Posted by Joe M | April 15, 2008 8:55 AM
9

Cougars roaming the city streets are not indicative of a superior natural environment; quite the opposite. He's been driven there by the disappearance of his habitat further out. The same thing is happening here, in Issaquah and Bellevue. Only we tranquilize and transport them, not shoot them.

Posted by Fnarf | April 15, 2008 8:56 AM
10

@6

Yes. That's why the fact that authorities used both terms alternately is not important enough to print, let alone feature in the second paragraph.

How come this cougar story is stuck to the top of the Slog and all the new posts are going below it?

Posted by elenchos | April 15, 2008 9:00 AM
11

urbanization make us lost our way and heart, it make me begin to love the gothic style, and i find the true life with the goth on gothicloving.com which is a dating site for goth.

Posted by shine | April 15, 2008 9:14 AM
12

@ FNARF: Conversely, the fact that a mountain lion could physically make it to Chicago means that the range of the species is expanding. Young males head out looking for females, and preservation of green spaces gives them access to the cities. This isn't to say that sprawl isn't cutting into habitats in urban/suburban areas, but the presence of coyotes, beavers, otters, and other wildlife long-absent from Chicago shows the larger environmental picture (especially the waterways and preservation of green corridors) is better than it once was. This is different from the habitat loss in the Mountain West and Pacific Northwest, where formerly unbuilt-up areas are being built upon.

@10 As for the later posts appearing below, when you begin writing a post, a time code appears, and unless you change it to the time when you finished writing the post, it goes on the SLOG in that time slot. Dan started those posts before I posted mine, but didn't finish them till after.

Posted by Chicago Fan | April 15, 2008 9:29 AM
13

i never even THINK about Chicago, much less feel competitive with it. it's metro region is 5 times our size.

guns are so 20th century. we taser our large predators to death - remember last summer in the U District?

Posted by max solomon | April 15, 2008 9:38 AM
14

Lovely how the cops think seeing an animal in the city is free license to start popping it. Also awesome is the fact that it took them more than three sets of shooting to actually (unneccessarily) kill it. Makes me glad that these cops "protecting" the populace can't hit the broad side of a barn with deadly force. Great.
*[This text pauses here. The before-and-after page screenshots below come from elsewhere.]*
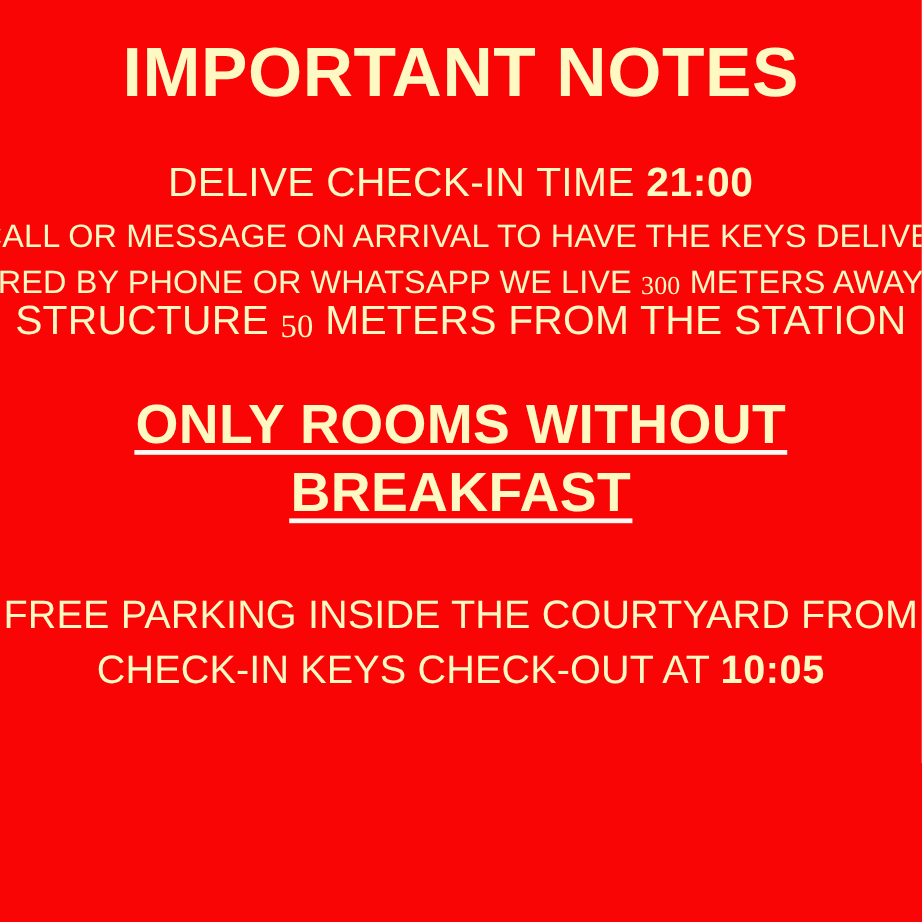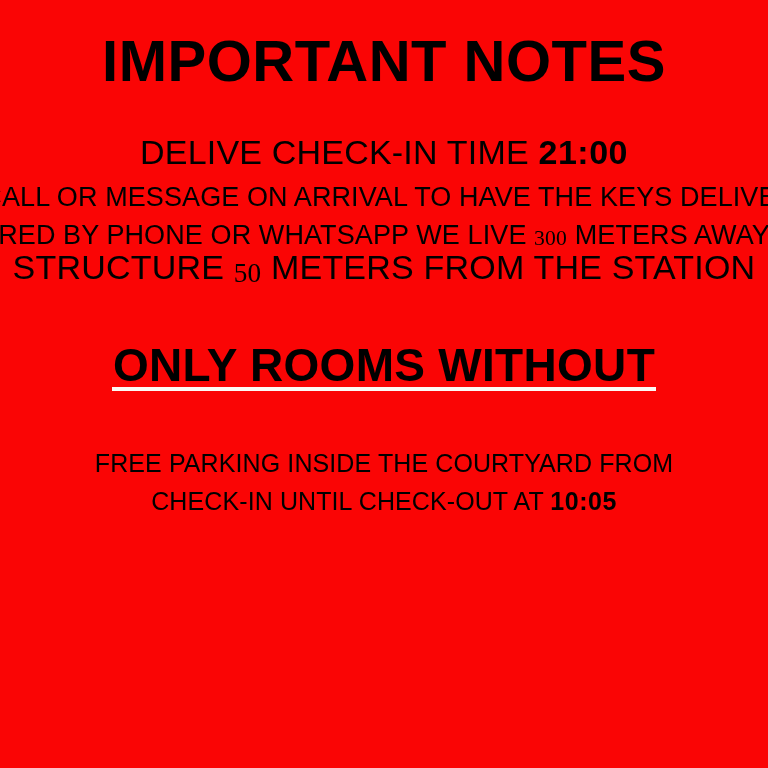--- a/index.html
+++ b/index.html
@@ -128,7 +128,7 @@
 </head>
 <body>
 
-<div id="notice-board" style="background: rgb(250, 5, 5); color: #000000;">
+<div id="notice-board" style="background: rgb(250, 5, 5); color: #fef9c3;">
 
   <div class="notice-title">IMPORTANT NOTES</div>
Posted by PJ | April 15, 2008 10:01 AM
15

Most "Stranger" readers and writers wouldn't last two seconds in Roscoe Village, Rogers Park, Uptown or any North side ghetto, let alone anyplace on the South side or West side.

Posted by Bud Dickman | April 15, 2008 10:50 AM
16

Yawn. Try again when the Chicago PD bags a bear.
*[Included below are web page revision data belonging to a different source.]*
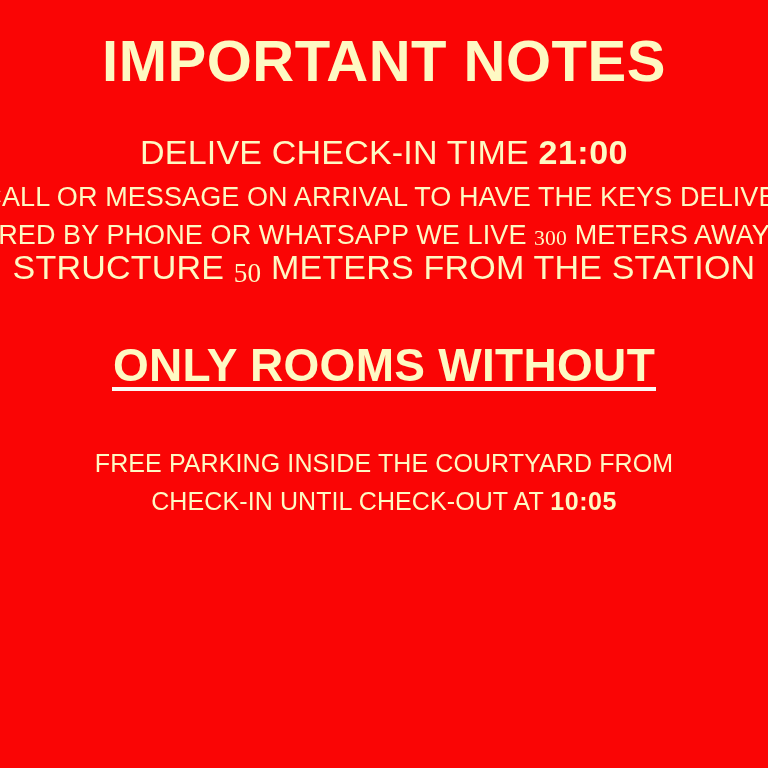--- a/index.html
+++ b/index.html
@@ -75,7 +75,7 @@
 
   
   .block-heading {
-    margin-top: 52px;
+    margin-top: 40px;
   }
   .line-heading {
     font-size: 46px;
Posted by Greg Barnes | April 15, 2008 11:17 AM
17

NOBODY GIVES A FUCK ABOUT CHICAGO. learn it. live it.

Posted by brandon | April 15, 2008 12:39 PM
18

Josh, Seattle is like the annoying retarded kid in elemetry school; it wants to play ball but is so backwards and malformed that it never will. Any city can aspire to be like SF, NYC, Chicago, but only Seattle has delusions that it is like those cities.

Posted by Bellevue Ave | April 15, 2008 1:32 PM
19

No one in Chicago thinks about Seattle. Most people outside of the PNW don't think about Seattle.

Posted by Bellevue Ave | April 15, 2008 1:33 PM
20

@15: having lasted more than 2 seconds in several of those places when i was a skinny white youth at Northwestern, i wonder what your point was.

no one in seattle is claiming they're bigger badasses than chicagoans. in fact, no one in seattle is claiming shit about chicago, since we NEVER THINK ABOUT CHICAGO.

Posted by max solomon | April 15, 2008 2:15 PM
21

now what to do about those blow dart pigeons?

Posted by joe | April 15, 2008 2:18 PM
22

@15. You obviously haven't been to Roscoe Village in awhile. Was there for brunch last weekend and on a two block stretch there are three brunch places -- one vegetarian, one specializing in fancy pancakes, and one with a "retro" theme.

It's hardly Cabrini Green over there nowadays.